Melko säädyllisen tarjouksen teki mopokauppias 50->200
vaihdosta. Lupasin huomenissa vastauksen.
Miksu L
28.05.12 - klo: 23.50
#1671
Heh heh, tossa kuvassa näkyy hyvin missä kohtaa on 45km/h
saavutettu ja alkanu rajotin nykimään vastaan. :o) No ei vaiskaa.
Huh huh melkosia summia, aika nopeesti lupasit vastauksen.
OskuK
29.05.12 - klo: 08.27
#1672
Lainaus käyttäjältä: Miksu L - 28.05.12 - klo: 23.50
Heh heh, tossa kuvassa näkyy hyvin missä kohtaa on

- [TASK DESCRIPTION]: Can you reproduce every row above word for word, from the first one to the last?

- [TASK ANSWER]:
Melko säädyllisen tarjouksen teki mopokauppias 50->200
vaihdosta. Lupasin huomenissa vastauksen.
Miksu L
28.05.12 - klo: 23.50
#1671
Heh heh, tossa kuvassa näkyy hyvin missä kohtaa on 45km/h
saavutettu ja alkanu rajotin nykimään vastaan. :o) No ei vaiskaa.
Huh huh melkosia summia, aika nopeesti lupasit vastauksen.
OskuK
29.05.12 - klo: 08.27
#1672
Lainaus käyttäjältä: Miksu L - 28.05.12 - klo: 23.50
Heh heh, tossa kuvassa näkyy hyvin missä kohtaa on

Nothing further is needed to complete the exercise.